Dalam empat hari pelaksanaan, nomor-nomor unggulan seperti lari dan lompat jauh menjadi penyumbang utama emas bagi Indonesia.
Slamet menilai pencapaian ini menjadi fondasi menuju ajang yang lebih tinggi, seperti Asian Para Games hingga Paralimpiade. Ia mengatakan atlet dengan catatan limit yang baik akan dipromosikan, sementara atlet lain tetap didorong untuk melanjutkan latihan setelah kembali dari pemusatan latihan nasional.
“Anak-anak yang nanti limitnya bagus akan kita promosikan ke Asian Para Games Jepang, untuk yang belum tetap kita dorong kita beri semangat supaya nanti sekembalinya dari pelatnas bisa terus latihan karena banyak yang masih muda berpotensi bahkan debutan bisa berkembang ke level lebih tinggi,” ujarnya.
Ia juga menyebut sejumlah atlet muda telah masuk catatan pembinaan jangka panjang menuju Paralimpiade.
“Kemudian ada beberapa yang menjadi catatan bisa masuk ke paralimpiade, kemudian ada atlet baru yang juga bagus, intinya masih banyak yang muda-muda yang bisa kita proyeksikan ke paralimpiade, mohon doanya,” ucap Slamet.
Menteri Pemuda dan Olahraga Erick Thohir menilai raihan 82 emas sebagai bukti kerja keras para atlet Indonesia di ajang tersebut. “Alhamdulillah di hari ini kita sudah meraih 82 emas, artinya perjuangan keras para atlet kita berhasil mencapai target perolehan emas di ASEAN Para Games 2025 Thailand,” kata Erick.
Erick juga menyampaikan apresiasi kepada atlet dan ofisial, serta menyebut Indonesia masih berada di peringkat kedua klasemen sementara. “Hingga hari ini kita juga masih mempertahankan posisi di ranking kedua.
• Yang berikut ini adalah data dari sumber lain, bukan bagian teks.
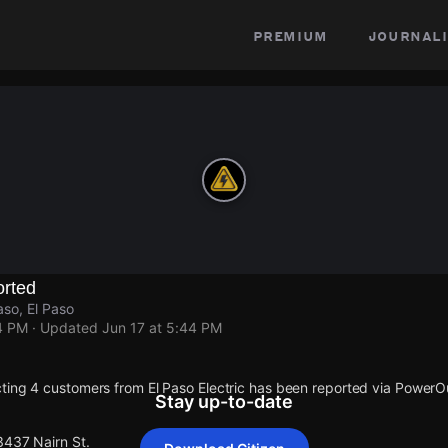
premium
journali
rted
aso, El Paso
4 PM
· Updated
Jun 17 at 5:44 PM
ting 4 customers from El Paso Electric has been reported via Power
Stay up-to-date
3437 Nairn St.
Saya betul-betul bangga terhadap kontingen merah putih yang tidak pernah mengendur semangat dan upayanya sejak hari pertama pertandingan,” ujarnya.
Ia menegaskan pencapaian itu turut ditopang peran NPC Indonesia, jajaran Chief de Mission (CdM), serta doa masyarakat. “Tentu ini tak lepas dari dukungan NPC dan CDM. Selain itu, doa dari masyarakat Indonesia,” kata Erick.
Chief de Mission Indonesia, Reda Mantovani, menyebut hasil sementara ini mencerminkan kerja keras, disiplin, dan semangat juang para atlet. “Capaian ini merupakan bukti nyata kerja keras, disiplin, dan semangat juang tanpa batas dari para atlet. Kami optimis Kontingen Indonesia dapat menutup ASEAN Para Games Thailand 2025 dengan hasil terbaik,” kata Reda.
ASEAN Para Games ke-13 di Thailand dijadwalkan berakhir pada Senin, 26 Januari 2026.